Il apprécie également les valeurs financières, qui vont bénéficier d’un environnement favorable au niveau de la BCE et qui sont aujourd’hui en mesure de déployer sereinement des capitaux dans le cadre des programmes de relance. « En outre, la valorisation du secteur reste encore largement attractive en dépit de la performance depuis le début de l’année ».
Attraits émergents
Enfin, Laurent Denize met également en avant le rebond du marché chinois depuis le début de l’année. « Depuis le COVID, de nombreux jeunes se sont retrouvés dans des situations financières difficiles, ce qui a entraîné un effondrement de la natalité. Pour les aider les entreprises, les autorités chinoises ont mis en place une politique plus favorable sur les marchés de capitaux, avec des rachats par les autorités dès que les cours baissent ». Dans le même temps, les bénéfices ont eu tendance à augmenter depuis le début 2025.
« A l’heure actuelle, il faut vraiment commencer à faire une rotation des investissements des pays développés vers les marchés émergents, et plus particulièrement vers l’Asie du Sud-Est ». De leur côté, les Etats-Unis entendent conserver leur influence sur l’Amérique latine, ce qui rend cette région intéressante avec une probabilité de défaut qui est en train de se réduire fortement, « ce qui explique que nous privilégions la dette locale émergente sur notre exposition obligataire ».
Pas trop négatif
En conclusion, nous ne voulons pas être trop agressifs dans un marché proche de ses sommets, avec un positionnement sur des durations courtes au niveau obligataire compensé par des positions sur l’IA et la défense dans une optique de croissance à long terme. « Il faut faire évoluer notre appréciation du risque. Si une société est chère, c’est peut-être qu’il y a de bonnes raisons et que la valorisation va rester soutenue durant les prochaines années ».

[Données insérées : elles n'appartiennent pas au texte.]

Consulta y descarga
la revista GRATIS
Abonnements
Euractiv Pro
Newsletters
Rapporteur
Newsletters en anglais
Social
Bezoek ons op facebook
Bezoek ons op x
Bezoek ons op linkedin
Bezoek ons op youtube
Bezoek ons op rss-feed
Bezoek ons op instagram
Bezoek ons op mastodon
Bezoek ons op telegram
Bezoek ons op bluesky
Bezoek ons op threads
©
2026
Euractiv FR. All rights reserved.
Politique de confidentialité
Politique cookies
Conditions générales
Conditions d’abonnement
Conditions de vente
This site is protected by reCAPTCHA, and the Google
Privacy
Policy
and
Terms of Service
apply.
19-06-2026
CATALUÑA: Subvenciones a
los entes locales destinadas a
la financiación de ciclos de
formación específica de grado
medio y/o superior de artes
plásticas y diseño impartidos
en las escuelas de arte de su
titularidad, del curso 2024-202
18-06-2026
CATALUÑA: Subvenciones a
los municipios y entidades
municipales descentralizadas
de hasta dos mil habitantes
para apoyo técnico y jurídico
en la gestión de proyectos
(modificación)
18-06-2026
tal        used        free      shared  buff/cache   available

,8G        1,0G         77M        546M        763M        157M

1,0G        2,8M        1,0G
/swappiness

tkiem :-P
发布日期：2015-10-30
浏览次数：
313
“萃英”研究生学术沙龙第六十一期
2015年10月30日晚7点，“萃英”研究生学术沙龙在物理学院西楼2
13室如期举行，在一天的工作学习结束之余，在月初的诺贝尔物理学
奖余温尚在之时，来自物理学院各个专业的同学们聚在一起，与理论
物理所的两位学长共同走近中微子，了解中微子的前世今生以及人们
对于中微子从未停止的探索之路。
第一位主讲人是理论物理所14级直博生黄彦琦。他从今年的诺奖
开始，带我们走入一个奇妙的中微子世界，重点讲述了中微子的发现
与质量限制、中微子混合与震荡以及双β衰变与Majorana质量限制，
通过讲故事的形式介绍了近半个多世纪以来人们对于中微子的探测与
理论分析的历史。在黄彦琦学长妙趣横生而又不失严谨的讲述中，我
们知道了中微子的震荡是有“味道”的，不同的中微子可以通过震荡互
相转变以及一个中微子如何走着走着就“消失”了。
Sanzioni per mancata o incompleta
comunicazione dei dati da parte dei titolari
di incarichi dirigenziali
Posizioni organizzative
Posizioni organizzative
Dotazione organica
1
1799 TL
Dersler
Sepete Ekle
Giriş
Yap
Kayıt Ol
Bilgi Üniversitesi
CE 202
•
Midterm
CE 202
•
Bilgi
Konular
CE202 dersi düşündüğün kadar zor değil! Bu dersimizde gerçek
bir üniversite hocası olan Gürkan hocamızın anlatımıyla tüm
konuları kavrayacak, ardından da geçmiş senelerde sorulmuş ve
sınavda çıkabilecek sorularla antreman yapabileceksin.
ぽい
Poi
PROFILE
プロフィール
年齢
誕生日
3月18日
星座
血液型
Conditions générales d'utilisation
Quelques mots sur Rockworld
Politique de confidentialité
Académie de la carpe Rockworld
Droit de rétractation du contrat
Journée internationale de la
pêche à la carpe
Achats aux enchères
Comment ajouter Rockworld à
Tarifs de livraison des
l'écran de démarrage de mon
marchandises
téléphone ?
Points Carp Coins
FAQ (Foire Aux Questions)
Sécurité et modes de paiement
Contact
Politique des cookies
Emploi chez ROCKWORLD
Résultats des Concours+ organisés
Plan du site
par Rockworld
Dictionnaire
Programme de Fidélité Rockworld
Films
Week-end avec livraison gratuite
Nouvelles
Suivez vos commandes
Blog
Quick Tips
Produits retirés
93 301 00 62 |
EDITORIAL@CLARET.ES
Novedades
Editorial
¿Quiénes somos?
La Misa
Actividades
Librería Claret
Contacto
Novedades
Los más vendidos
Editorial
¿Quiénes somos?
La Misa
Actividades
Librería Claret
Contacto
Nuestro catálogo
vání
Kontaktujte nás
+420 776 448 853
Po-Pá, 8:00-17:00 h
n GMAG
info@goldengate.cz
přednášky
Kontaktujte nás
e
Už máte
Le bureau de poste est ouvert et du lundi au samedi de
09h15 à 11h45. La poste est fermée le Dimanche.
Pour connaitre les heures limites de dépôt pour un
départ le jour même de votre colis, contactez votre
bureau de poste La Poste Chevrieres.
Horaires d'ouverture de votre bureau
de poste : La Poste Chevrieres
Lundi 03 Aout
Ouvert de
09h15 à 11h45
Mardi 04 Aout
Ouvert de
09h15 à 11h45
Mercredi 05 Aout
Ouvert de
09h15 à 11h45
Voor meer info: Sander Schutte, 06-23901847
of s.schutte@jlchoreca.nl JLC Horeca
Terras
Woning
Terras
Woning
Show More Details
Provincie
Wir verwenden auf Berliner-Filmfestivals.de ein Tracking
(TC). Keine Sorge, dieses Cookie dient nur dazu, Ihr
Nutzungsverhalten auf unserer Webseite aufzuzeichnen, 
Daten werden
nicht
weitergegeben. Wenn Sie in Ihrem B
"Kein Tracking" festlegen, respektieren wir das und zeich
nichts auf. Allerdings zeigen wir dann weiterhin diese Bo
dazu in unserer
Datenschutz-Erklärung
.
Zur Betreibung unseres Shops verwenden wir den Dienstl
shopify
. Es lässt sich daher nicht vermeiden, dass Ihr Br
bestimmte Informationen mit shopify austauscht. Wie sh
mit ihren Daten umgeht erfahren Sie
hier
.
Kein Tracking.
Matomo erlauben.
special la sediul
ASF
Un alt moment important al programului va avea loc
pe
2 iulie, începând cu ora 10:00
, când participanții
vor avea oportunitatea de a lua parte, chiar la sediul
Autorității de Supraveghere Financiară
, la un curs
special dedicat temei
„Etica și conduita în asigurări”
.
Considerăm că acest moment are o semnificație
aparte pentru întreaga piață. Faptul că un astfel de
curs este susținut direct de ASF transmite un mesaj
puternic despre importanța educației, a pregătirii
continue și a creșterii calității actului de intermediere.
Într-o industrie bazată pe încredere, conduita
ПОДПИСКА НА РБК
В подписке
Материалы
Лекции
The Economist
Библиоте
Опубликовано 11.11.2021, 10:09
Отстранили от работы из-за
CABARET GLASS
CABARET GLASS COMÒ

« A court terme, nous restons également favorables à l’euro face à dollar, et privilégions des actifs alternatifs pour obtenir une meilleure résistance du portefeuille dans les conditions de marché actuelles. L’or dispose encore d’une marge de progression, avec des banques centrales émergentes qui vont continuer à faire des achats massifs ». Et à moyen terme, les politiques fiscales et monétaires laxistes vont alimenter la liquidité sur les marchés, et « il ne faut donc pas être trop négatif sur les marchés financiers en l’absence de signaux pessimistes plus marqués ».